- **Task to complete**
Print out all of the records exactly; no picture belongs in the result.

- **Data**
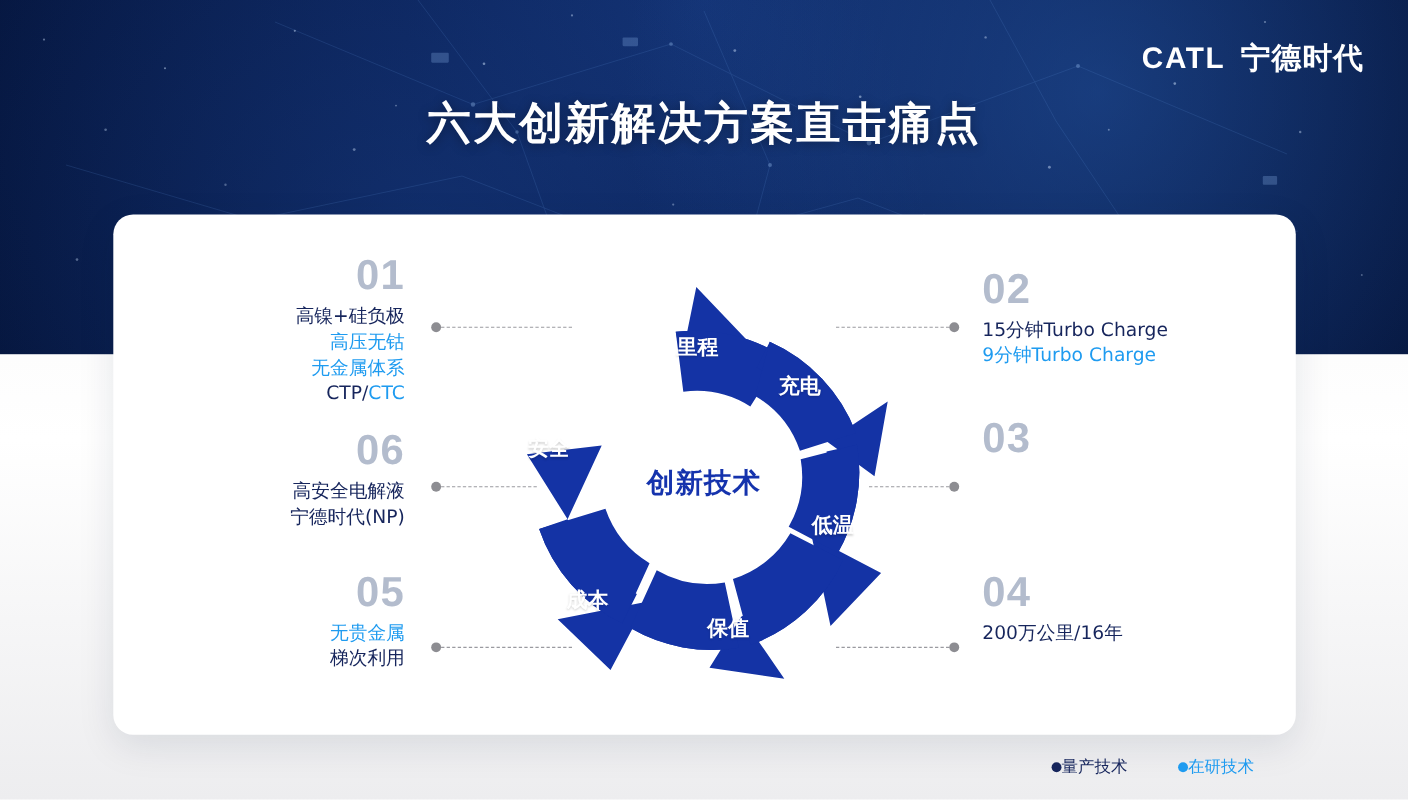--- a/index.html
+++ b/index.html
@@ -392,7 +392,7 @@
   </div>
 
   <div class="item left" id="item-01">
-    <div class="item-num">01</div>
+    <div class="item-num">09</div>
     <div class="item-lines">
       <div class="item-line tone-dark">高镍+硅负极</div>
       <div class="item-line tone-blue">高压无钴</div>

- **Solution for this task**
--- a/index.html
+++ b/index.html
@@ -392,7 +392,7 @@
   </div>
 
   <div class="item left" id="item-01">
-    <div class="item-num">01</div>
+    <div class="item-num">09</div>
     <div class="item-lines">
       <div class="item-line tone-dark">高镍+硅负极</div>
       <div class="item-line tone-blue">高压无钴</div>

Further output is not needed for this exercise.